In the days leading up to your period, you might experience premenstrual syndrome, more commonly known as PMS. Physical symptoms often include cramping, headaches, breast tenderness, bloating, fatigue, and constipation. PMS can also cause emotional changes such as irritability, anxiety, mood swings, and depression. Because PMS is so common, many women are familiar with these symptoms and have come to expect them every month. However, there are some facts about this condition you might be surprised to learn. Check out these five things you may not know about PMS.
PMS Can Get Worse as You Age
Although you might assume that PMS symptoms would ease up as your reproductive years wind down, sadly that’s not the case. For some women, PMS symptoms worsen in their late 30s and 40s as they start to enter perimenopause, which is a slow transition to menopause. The body’s changing hormone levels are less predictable during these years, which can cause some or all PMS symptoms to be more pronounced.
Women who are sensitive to changing hormone levels during their menstrual cycles are more likely to experience worsened symptoms during perimenopause. Once menopause occurs, however, you’ll no longer experience PMS.
PMS Can Make Other Health Problems Worse
Certain health conditions, particularly those with symptoms similar to PMS, might worsen in the days leading up to a woman’s period. About half of all women seeking treatment for premenstrual syndrome have a disorder that PMS can exacerbate.
Health issues that PMS can affect include:
- Depression: Symptoms such as anxiety, despair, irritability, and fatigue are associated with both PMS and depression. While women with depression might experience these symptoms all month, they can worsen during PMS.
- Irritable bowel syndrome: IBS is associated with cramping, gas, and bloating, all of which might worsen during PMS.
- Bladder pain syndrome: Painful cramps are more likely to occur during PMS in women who have bladder pain syndrome.
- Chronic fatigue syndrome: Women with CFS often have heightened symptoms right before their periods. In addition, research suggests that women with CFS are more likely to experience heavy menstrual bleeding and early menopause.
There’s a Severe Form of PMS Called PMDD
If your PMS symptoms seem especially bad, you might be experiencing premenstrual dysphoric disorder (PMDD). With this condition, symptoms commonly associated with PMS are more pronounced, particularly those affecting mood. A woman with PMDD might experience severe irritability, anxiety, or depression. Some even experience panic attacks or thoughts of suicide.

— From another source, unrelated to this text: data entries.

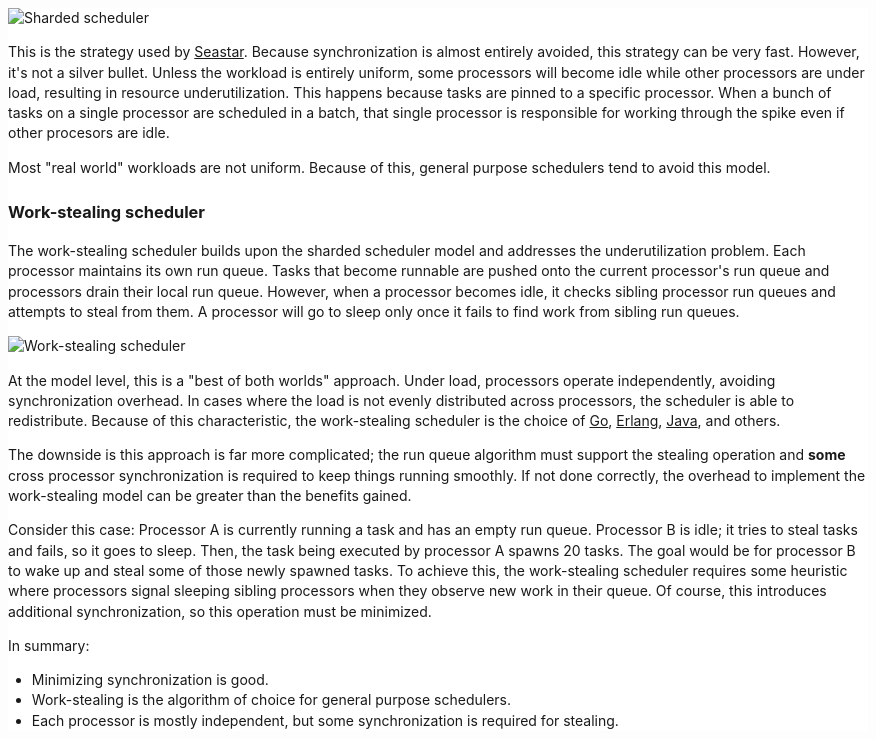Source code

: ![Sharded scheduler](/img/diagrams/sched-diagrams/sharded.png)

This is the strategy used by [Seastar]. Because synchronization is almost
entirely avoided, this strategy can be very fast. However, it's not a silver
bullet. Unless the workload is entirely uniform, some processors will become
idle while other processors are under load, resulting in resource
underutilization.  This happens because tasks are pinned to a specific
processor. When a bunch of tasks on a single processor are scheduled in a batch,
that single processor is responsible for working through the spike even if other
procesors are idle.

Most "real world" workloads are not uniform. Because of this, general purpose
schedulers tend to avoid this model.

[Seastar]: http://seastar.io/

### Work-stealing scheduler

The work-stealing scheduler builds upon the sharded scheduler model and
addresses the underutilization problem. Each processor maintains its own run
queue. Tasks that become runnable are pushed onto the current processor's run
queue and processors drain their local run queue. However, when a processor
becomes idle, it checks sibling processor run queues and attempts to steal from
them. A processor will go to sleep only once it fails to find work from sibling
run queues.

![Work-stealing scheduler](/img/diagrams/sched-diagrams/work_stealing.png)

At the model level, this is a "best of both worlds" approach. Under load,
processors operate independently, avoiding synchronization overhead. In cases
where the load is not evenly distributed across processors, the scheduler is
able to redistribute. Because of this characteristic, the work-stealing
scheduler is the choice of [Go], [Erlang], [Java], and others.

[Go]: https://github.com/golang/go/blob/2df5cdbadf5fbcb23f017c9f00b75dc341a69adf/src/runtime/proc.go
[Erlang]: https://github.com/erlang/otp/blob/17845f5a18f43b16ecafd1a9f9d289fddee54afd/erts/emulator/beam/erl_process.c
[Java]: https://docs.oracle.com/javase/8/docs/api/java/util/concurrent/ForkJoinPool.html

The downside is this approach is far more complicated; the run queue algorithm
must support the stealing operation and **some** cross processor synchronization
is required to keep things running smoothly. If not done correctly, the overhead
to implement the work-stealing model can be greater than the benefits gained.

Consider this case: Processor A is currently running a task and has an empty
run queue. Processor B is idle; it tries to steal tasks and fails, so it goes to
sleep. Then, the task being executed by processor A spawns 20 tasks. The goal
would be for processor B to wake up and steal some of those newly spawned tasks.
To achieve this, the work-stealing scheduler requires some heuristic where
processors signal sleeping sibling processors when they observe new work in
their queue. Of course, this introduces additional synchronization, so this
operation must be minimized.

In summary:

- Minimizing synchronization is good.
- Work-stealing is the algorithm of choice for general purpose schedulers.
- Each processor is mostly independent, but some synchronization is required for
  stealing.


[pr]: https://github.com/tokio-rs/tokio/pull/1657
[testing]: #fearless-unsafe-concurrency-with-loom
[loom]: https://github.com/carllerche/loom/
[@withoutboats]: https://github.com/withoutboats
[@cramertj]: https://github.com/cramertj
[Buoyant]: https://buoyant.io/
[Linkerd]: https://linkerd.io/
[Go]: https://golang.org/
[mn]: https://en.wikipedia.org/wiki/Thread_(computing)#M:N_(hybrid_threading)
[^1]: It is technically possible to implement a lock-free multi-consumer queue.
[intrusive]: https://stackoverflow.com/questions/5004162/what-does-it-mean-for-a-data-structure-to-be-intrusive
[mpsc]: http://www.1024cores.net/home/lock-free-algorithms/queues/intrusive-mpsc-node-based-queue
[mech-symp]: https://mechanical-sympathy.blogspot.com
[scaled-latency]: https://www.prowesscorp.com/computer-latency-at-a-human-scale/
[seq-cst]: https://en.cppreference.com/w/cpp/atomic/memory_order#Sequentially-consistent_ordering
[mesi]: https://en.wikipedia.org/wiki/MESI_protocol
[first-ship]: https://tokio.rs/blog/2018-03-tokio-runtime/
[chase-lev]: https://www.dre.vanderbilt.edu/~schmidt/PDF/work-stealing-dequeue.pdf
[std_task]: https://doc.rust-lang.org/std/task/index.html
[cramertj]: https://github.com/cramertj
[vtable]: https://doc.rust-lang.org/std/task/struct.RawWakerVTable.html
[load-store]: https://www.justsoftwaresolutions.co.uk/threading/intel-memory-ordering-and-c++-memory-model.html
[crossbeam]: https://github.com/crossbeam-rs/crossbeam
[epoch]: https://aturon.github.io/blog/2015/08/27/epoch/#epoch-based-reclamation
[mpmc]: http://www.1024cores.net/home/lock-free-algorithms/queues/bounded-mpmc-queue
[astaire]: https://github.com/carllerche/astaire/blob/6b612e8f614f7351257e2957bd9092aea9ac3781/src/core/cell.rs#L205-L217
[vtable]: https://doc.rust-lang.org/std/task/struct.RawWakerVTable.html
[lwn]: https://lwn.net/Articles/252125/
[arc]: https://doc.rust-lang.org/std/sync/struct.Arc.html
[`wake`]: https://doc.rust-lang.org/std/task/struct.Waker.html#method.wake
[`wake_by_ref`]: https://doc.rust-lang.org/std/task/struct.Waker.html#method.wake_by_ref
[TSAN]: https://clang.llvm.org/docs/ThreadSanitizer.html
[loom]: https://github.com/carllerche/loom/
[dpor]: https://users.soe.ucsc.edu/~cormac/papers/popl05.pdf
[Hyper]: https://github.com/hyperium/hyper/
[TechEmpower]: https://www.techempower.com/benchmarks/#section=data-r18&hw=ph&test=plaintext
[Tonic]: https://github.com/hyperium/tonic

Around 5% of women experience PMDD during their reproductive years. Symptoms of PMDD typically begin to appear in a woman’s 20s, and the condition is most common in women in their late 20s to mid-30s. Besides age, other risk factors for PMDD include stress, personal history of mood or anxiety disorders, and family history of premenstrual mood dysregulation.
Hormonal Birth Control Can Ease PMS and PMDD Symptoms
Birth control pills might be able to relieve some symptoms experienced during PMS or PMDD. Some medical providers prescribe birth control pills containing a hormone called drospirenone, including Yaz and Yasmin, because it helps regulate progestin levels. Because progestin fluctuations can interfere with a mood-regulating hormone called serotonin, drospirenone can reduce irritability and other mood changes associated with PMS and PMDD. Drospirenone also has diuretic benefits, which can decrease fluid retention in the days leading up to your period.
Another way to potentially ease the symptoms of PMS and PMDD is to take birth control pills continuously so you skip your period. Just dispose of the sugar pills at the end of the pack each month and start on the next pack immediately. By keeping hormones in the body at steadier levels, this strategy might help prevent or lessen some PMS and PMDD symptoms.
Talk to your medical provider about taking the pill or other forms of hormonal birth control such as the patch or the ring. They’ll discuss your symptoms and concerns in more detail to help you find the best birth control fit for your needs.
Antidepressants Might Help With PMDD
If you have PMDD, you might want to consider using antidepressants to help manage the condition. Research shows that 60-90% of women with PMDD respond to treatment with drugs that block the reuptake of serotonin, including selective serotonin reuptake inhibitors (SSRIs) like Prozac and Celexa. In many cases, women who use antidepressants to treat PMDD only need to take the medication in the days leading up to their periods, not every day.
Women should talk to their medical providers to find out if antidepressants might help them get PMDD relief. Keep in mind that these meds might have some side effects, including nausea and reduced libido.
The more you know about PMS and PMDD, the better you’ll be able to manage your symptoms. The most important thing to know: You don’t have to suffer! If PMS is really bringing you down, talk to a provider about a prescription for hormonal birth control or an antidepressant (or both) and end your premenstrual misery.